Die Wahrheit: Tragisches Nichts

Tagebuch einer Kriseologin: Unlauter wegschwurbeln – indem man das Merkmal des schuldlos Schuldigwerdens der griechischen Tragödie drüberstülpt.

Mit Erleichterung nahm die Nation vor zwei Wochen die frohe Botschaft zur Kenntnis, dass deutsche Urlauber, weil wir so gut durch „die Krise“ gekommen sind, in einem Pilotprojekt wieder balearische Strände verheeren dürfen. „Thanks for nothing, Boris!“, fluchen derweil die Malle-Loser jenseits des Ärmelkanals.

Dear Brits, don’t mention the Liegestuhl-War, lasst euch wie neulich in der „Tagesschau“ von den diesmal nicht im Suff, sondern zwischen Euphorie und Enttäuschung schwankenden Ballermännern trösten: „Na ja, das Eimertrinken mit mehreren Mann, das fällt wohl aus, aber wir machen das Beste draus!“ Man darf gespannt sein, was nach dem tragischen Verlust ihres liebgewordenen Rituals „das Beste“ ist.

Womit ich beim immer häufiger strapazierten Wort „tragisch“ wäre. In letzter Zeit werden die Coronakrise, das Sterben infizierter Menschen, der Einbruch der Wirtschaft und die tödliche Gewalt amerikanischer Polizisten gegen schwarze Bürger allesamt gern als „tragisch“ bezeichnet. Aus meinem langjährigen Leben in den USA habe ich ein paar Dinge behalten, so zum Beispiel ein vor sich hin schlafendes Girokonto.
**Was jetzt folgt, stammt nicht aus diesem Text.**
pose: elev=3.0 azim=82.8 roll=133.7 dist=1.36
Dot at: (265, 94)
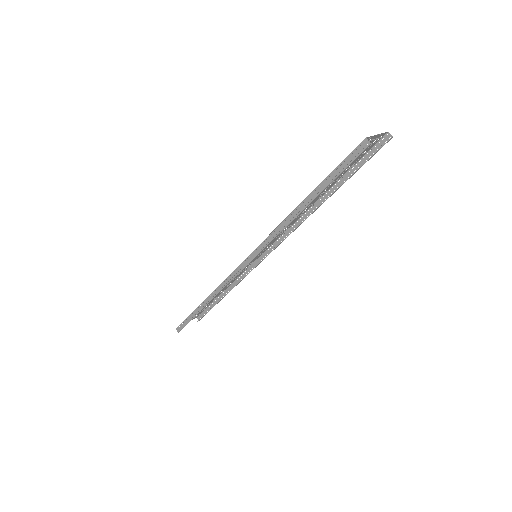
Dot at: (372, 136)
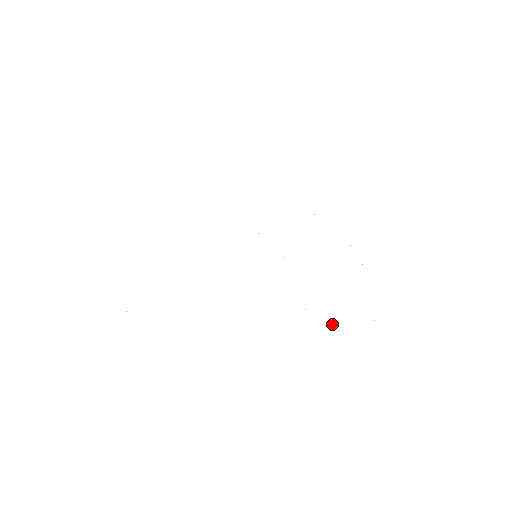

Vor ein paar Tagen bekam ich eine Mail von Mike Corbat, dem CEO der Citibank, der mir versicherte, man tue in seinen Filialen alles für meine und die Sicherheit der Angestellten und dass „… der tragische und unnötige Tod von George Floyd und die daraus resultierenden Unruhen eine nicht zu übersehende Mahnung sind, welch weiten Weg wir noch gehen müssen, um zu einer wirklich gleichberechtigten und gerechten Gesellschaft zu kommen“.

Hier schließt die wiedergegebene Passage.